───── INPUT FOR THIS TASK ─────

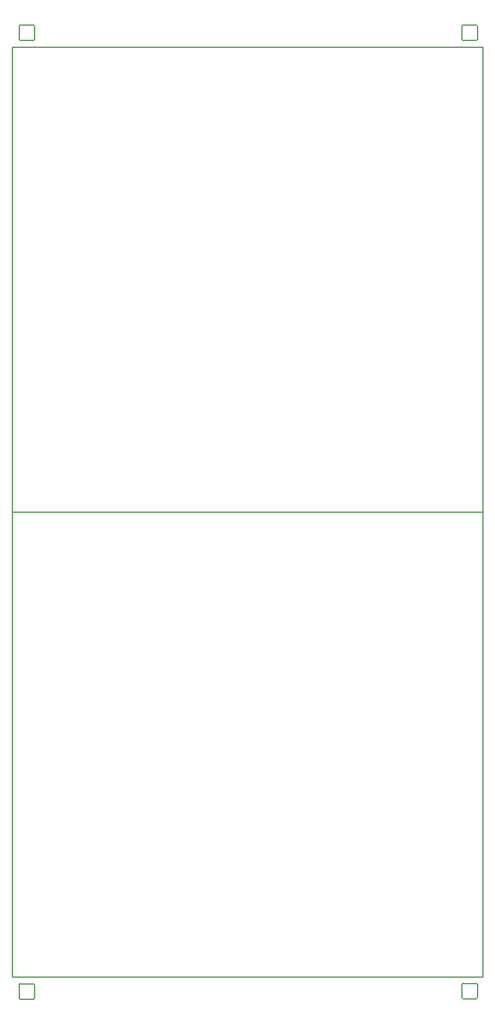
<source format=gko>
G04 Layer_Color=16711935*
%FSLAX23Y23*%
%MOIN*%
G70*
G01*
G75*
%ADD12C,0.010*%
D12*
X440Y64D02*
G03*
X448Y72I0J8D01*
G01*
Y190D02*
G03*
X440Y198I-8J0D01*
G01*
X322D02*
G03*
X314Y190I0J-8D01*
G01*
Y72D02*
G03*
X322Y64I8J0D01*
G01*
X4173Y75D02*
G03*
X4181Y67I8J0D01*
G01*
Y201D02*
G03*
X4173Y193I0J-8D01*
G01*
X4307D02*
G03*
X4299Y201I-8J0D01*
G01*
Y67D02*
G03*
X4307Y75I0J8D01*
G01*
X4299Y8415D02*
G03*
X4307Y8423I0J8D01*
G01*
Y8541D02*
G03*
X4299Y8549I-8J0D01*
G01*
X4181D02*
G03*
X4173Y8541I0J-8D01*
G01*
Y8423D02*
G03*
X4181Y8415I8J0D01*
G01*
X314Y8423D02*
G03*
X322Y8415I8J0D01*
G01*
Y8549D02*
G03*
X314Y8541I0J-8D01*
G01*
X448D02*
G03*
X440Y8549I-8J0D01*
G01*
Y8415D02*
G03*
X448Y8423I0J8D01*
G01*
X314Y72D02*
G03*
X322Y64I8J0D01*
G01*
Y198D02*
G03*
X314Y190I0J-8D01*
G01*
X448D02*
G03*
X440Y198I-8J0D01*
G01*
Y64D02*
G03*
X448Y72I0J8D01*
G01*
X4299Y67D02*
G03*
X4307Y75I0J8D01*
G01*
Y193D02*
G03*
X4299Y201I-8J0D01*
G01*
X4181D02*
G03*
X4173Y193I0J-8D01*
G01*
Y75D02*
G03*
X4181Y67I8J0D01*
G01*
X4173Y8423D02*
G03*
X4181Y8415I8J0D01*
G01*
Y8549D02*
G03*
X4173Y8541I0J-8D01*
G01*
X4307D02*
G03*
X4299Y8549I-8J0D01*
G01*
Y8415D02*
G03*
X4307Y8423I0J8D01*
G01*
X440Y8415D02*
G03*
X448Y8423I0J8D01*
G01*
Y8541D02*
G03*
X440Y8549I-8J0D01*
G01*
X322D02*
G03*
X314Y8541I0J-8D01*
G01*
Y8423D02*
G03*
X322Y8415I8J0D01*
G01*
Y64D02*
X440D01*
X314Y72D02*
Y190D01*
X322Y198D02*
X440D01*
X448Y72D02*
Y190D01*
X4307Y75D02*
Y193D01*
X4181Y201D02*
X4299D01*
X4173Y75D02*
Y193D01*
X4181Y67D02*
X4299D01*
X4181Y8415D02*
X4299D01*
X4173Y8423D02*
Y8541D01*
X4181Y8549D02*
X4299D01*
X4307Y8423D02*
Y8541D01*
X448Y8423D02*
Y8541D01*
X322Y8549D02*
X440D01*
X314Y8423D02*
Y8541D01*
X322Y8415D02*
X440D01*
X322Y64D02*
X440D01*
X448Y72D02*
Y190D01*
X322Y198D02*
X440D01*
X314Y72D02*
Y190D01*
X4173Y75D02*
Y193D01*
X4181Y201D02*
X4299D01*
X4307Y75D02*
Y193D01*
X4181Y67D02*
X4299D01*
X4181Y8415D02*
X4299D01*
X4307Y8423D02*
Y8541D01*
X4181Y8549D02*
X4299D01*
X4173Y8423D02*
Y8541D01*
X314Y8423D02*
Y8541D01*
X322Y8549D02*
X440D01*
X448Y8423D02*
Y8541D01*
X322Y8415D02*
X440D01*
X4356Y256D02*
Y4306D01*
X256D02*
X4356D01*
X256Y256D02*
Y4306D01*
Y256D02*
X4356D01*
Y4306D02*
Y8356D01*
X256D02*
X4356D01*
X256Y4306D02*
Y8356D01*
Y4306D02*
X4356D01*
M02*

</source>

─────

## DIRECTIONS
Everything in the records above should come back word for word, except the pictures.

## WRITTEN ANSWER
<source format=gko>
G04 Layer_Color=16711935*
%FSLAX23Y23*%
%MOIN*%
G70*
G01*
G75*
%ADD12C,0.010*%
D12*
X440Y64D02*
G03*
X448Y72I0J8D01*
G01*
Y190D02*
G03*
X440Y198I-8J0D01*
G01*
X322D02*
G03*
X314Y190I0J-8D01*
G01*
Y72D02*
G03*
X322Y64I8J0D01*
G01*
X4173Y75D02*
G03*
X4181Y67I8J0D01*
G01*
Y201D02*
G03*
X4173Y193I0J-8D01*
G01*
X4307D02*
G03*
X4299Y201I-8J0D01*
G01*
Y67D02*
G03*
X4307Y75I0J8D01*
G01*
X4299Y8415D02*
G03*
X4307Y8423I0J8D01*
G01*
Y8541D02*
G03*
X4299Y8549I-8J0D01*
G01*
X4181D02*
G03*
X4173Y8541I0J-8D01*
G01*
Y8423D02*
G03*
X4181Y8415I8J0D01*
G01*
X314Y8423D02*
G03*
X322Y8415I8J0D01*
G01*
Y8549D02*
G03*
X314Y8541I0J-8D01*
G01*
X448D02*
G03*
X440Y8549I-8J0D01*
G01*
Y8415D02*
G03*
X448Y8423I0J8D01*
G01*
X314Y72D02*
G03*
X322Y64I8J0D01*
G01*
Y198D02*
G03*
X314Y190I0J-8D01*
G01*
X448D02*
G03*
X440Y198I-8J0D01*
G01*
Y64D02*
G03*
X448Y72I0J8D01*
G01*
X4299Y67D02*
G03*
X4307Y75I0J8D01*
G01*
Y193D02*
G03*
X4299Y201I-8J0D01*
G01*
X4181D02*
G03*
X4173Y193I0J-8D01*
G01*
Y75D02*
G03*
X4181Y67I8J0D01*
G01*
X4173Y8423D02*
G03*
X4181Y8415I8J0D01*
G01*
Y8549D02*
G03*
X4173Y8541I0J-8D01*
G01*
X4307D02*
G03*
X4299Y8549I-8J0D01*
G01*
Y8415D02*
G03*
X4307Y8423I0J8D01*
G01*
X440Y8415D02*
G03*
X448Y8423I0J8D01*
G01*
Y8541D02*
G03*
X440Y8549I-8J0D01*
G01*
X322D02*
G03*
X314Y8541I0J-8D01*
G01*
Y8423D02*
G03*
X322Y8415I8J0D01*
G01*
Y64D02*
X440D01*
X314Y72D02*
Y190D01*
X322Y198D02*
X440D01*
X448Y72D02*
Y190D01*
X4307Y75D02*
Y193D01*
X4181Y201D02*
X4299D01*
X4173Y75D02*
Y193D01*
X4181Y67D02*
X4299D01*
X4181Y8415D02*
X4299D01*
X4173Y8423D02*
Y8541D01*
X4181Y8549D02*
X4299D01*
X4307Y8423D02*
Y8541D01*
X448Y8423D02*
Y8541D01*
X322Y8549D02*
X440D01*
X314Y8423D02*
Y8541D01*
X322Y8415D02*
X440D01*
X322Y64D02*
X440D01*
X448Y72D02*
Y190D01*
X322Y198D02*
X440D01*
X314Y72D02*
Y190D01*
X4173Y75D02*
Y193D01*
X4181Y201D02*
X4299D01*
X4307Y75D02*
Y193D01*
X4181Y67D02*
X4299D01*
X4181Y8415D02*
X4299D01*
X4307Y8423D02*
Y8541D01*
X4181Y8549D02*
X4299D01*
X4173Y8423D02*
Y8541D01*
X314Y8423D02*
Y8541D01*
X322Y8549D02*
X440D01*
X448Y8423D02*
Y8541D01*
X322Y8415D02*
X440D01*
X4356Y256D02*
Y4306D01*
X256D02*
X4356D01*
X256Y256D02*
Y4306D01*
Y256D02*
X4356D01*
Y4306D02*
Y8356D01*
X256D02*
X4356D01*
X256Y4306D02*
Y8356D01*
Y4306D02*
X4356D01*
M02*

</source>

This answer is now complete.